Industry insiders still expect bitcoin prices to climb again toward the end of the year once the expected near-term selling pressure from the Mt. Gox repayments lifts. Analysts at crypto data and research firm CCData said in a report Tuesday that bitcoin had yet to reach the top of its current appreciation cycle and is likely to hit a fresh all-time high.

Historical market “cycles” have shown that bitcoin’s so-called halving event — which cuts the supply of new bitcoins to the market — has always preceded a period of price expansion that can last between 12 and 18 months “before producing a cycle top”, CCData said in its report.

The last bitcoin halving occurred on April 19 this year, so those historical time frames have yet to pass.

Moreover, we have observed a decline in trading activity on centralized exchanges for nearly two months following the halving event in previous cycles, which seems to have mirrored this cycle. This suggests that the current cycle could expand into 2025.

Tom Lee, co-founder and head of research at Fundstrat Global Advisors, told CNBC’s “Squawk Box” on Monday that he still sees Bitcoin hitting $150,000 despite the “overhang” from Mt. Gox’s upcoming disbursement of tokens to creditors. “If I were invested in crypto, knowing that one of the biggest overhangs will disappear in July, I’d think it’s a reason to expect a pretty sharp rebound in the second half,” Lee said.

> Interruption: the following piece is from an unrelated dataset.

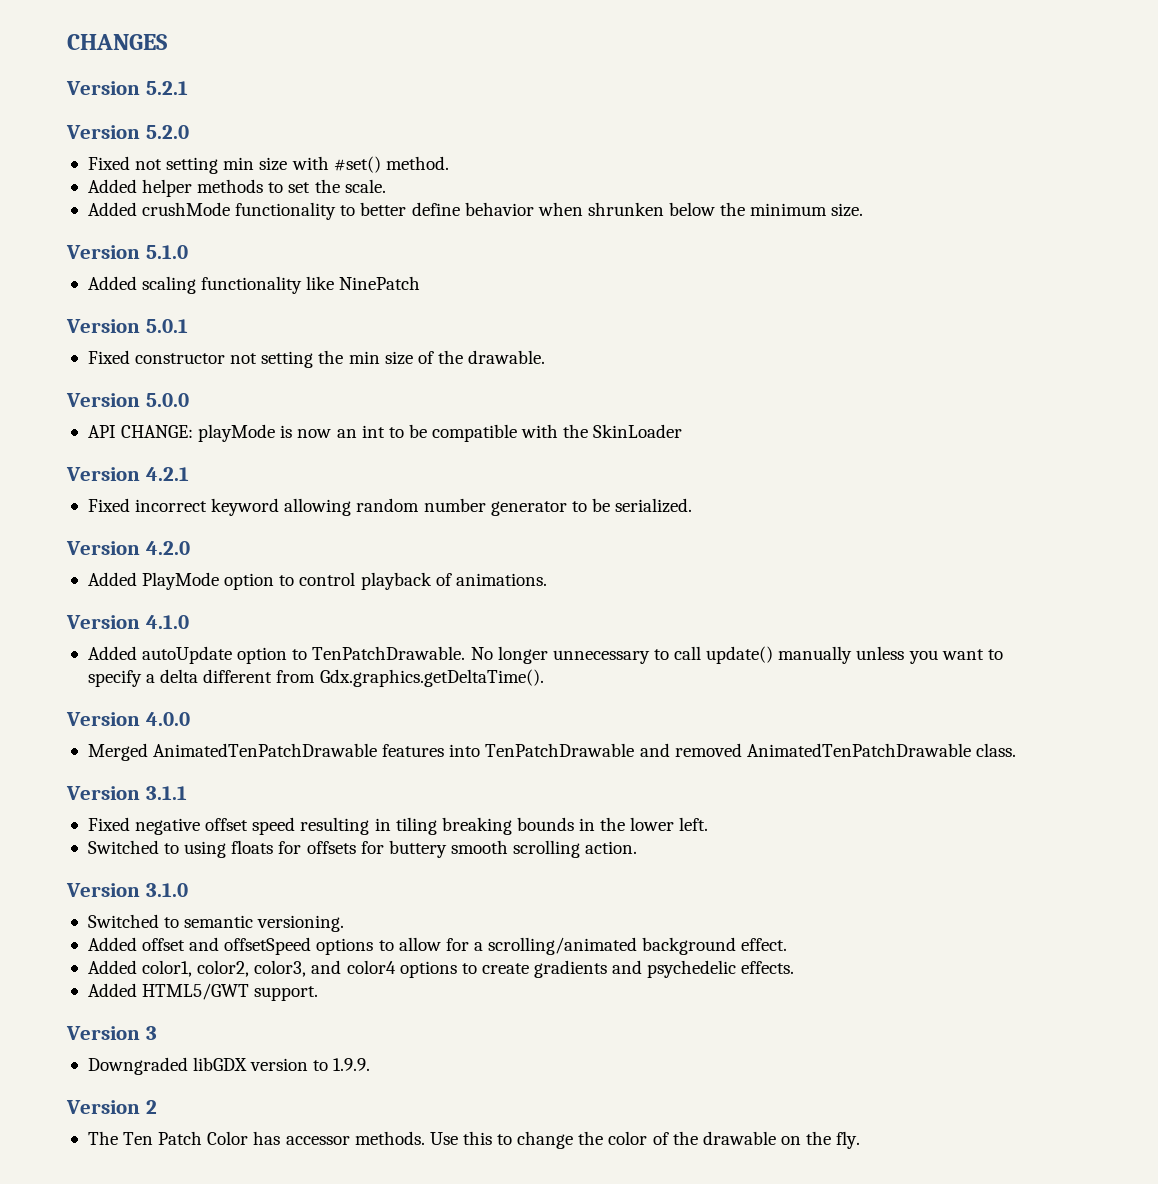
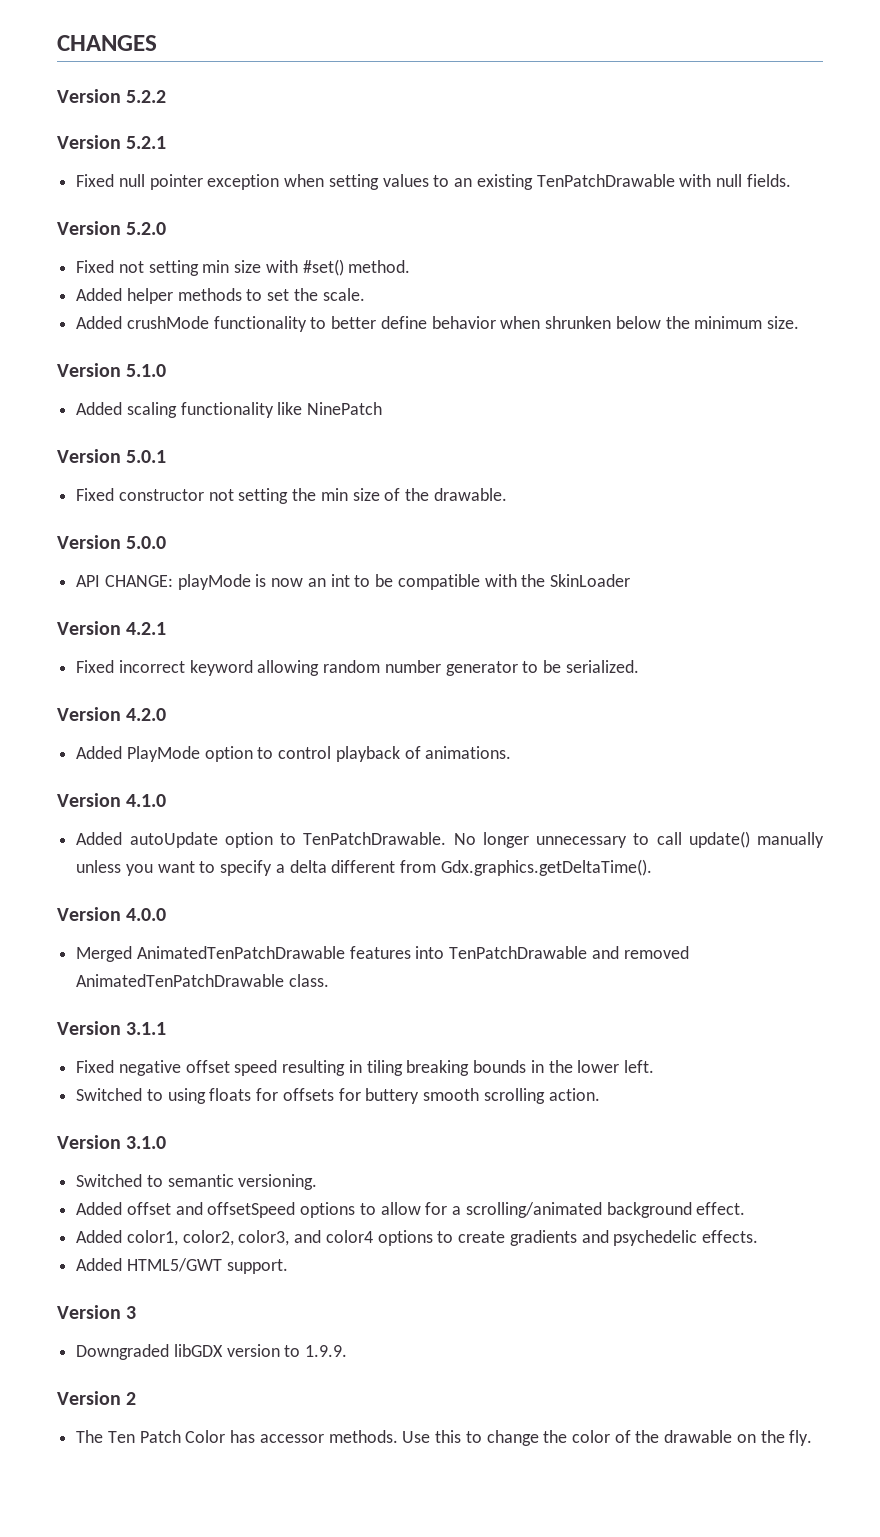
(167, 42) none -> [57,89,167,103] // Version 5.2.2
(188, 88) none -> [76,174,791,190] // Fixed null pointer exception when setting values to an existing TenPatchDrawable with null fields.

RELATED: Bitcoin etf options Approval: Bold Move for Crypto Markets

Investors are still awaiting the launch of an ether exchange-traded fund (ETF) in the U.S., which would follow the approval of the first U.S. spot bitcoin ETF in January.

In May, the U.S. Securities and Exchange Commission approved a rule change to pave the way for ETFs that buy and hold ether. At the top of the list are VanEck, BlackRock, Bitwise, and Galaxy Digital.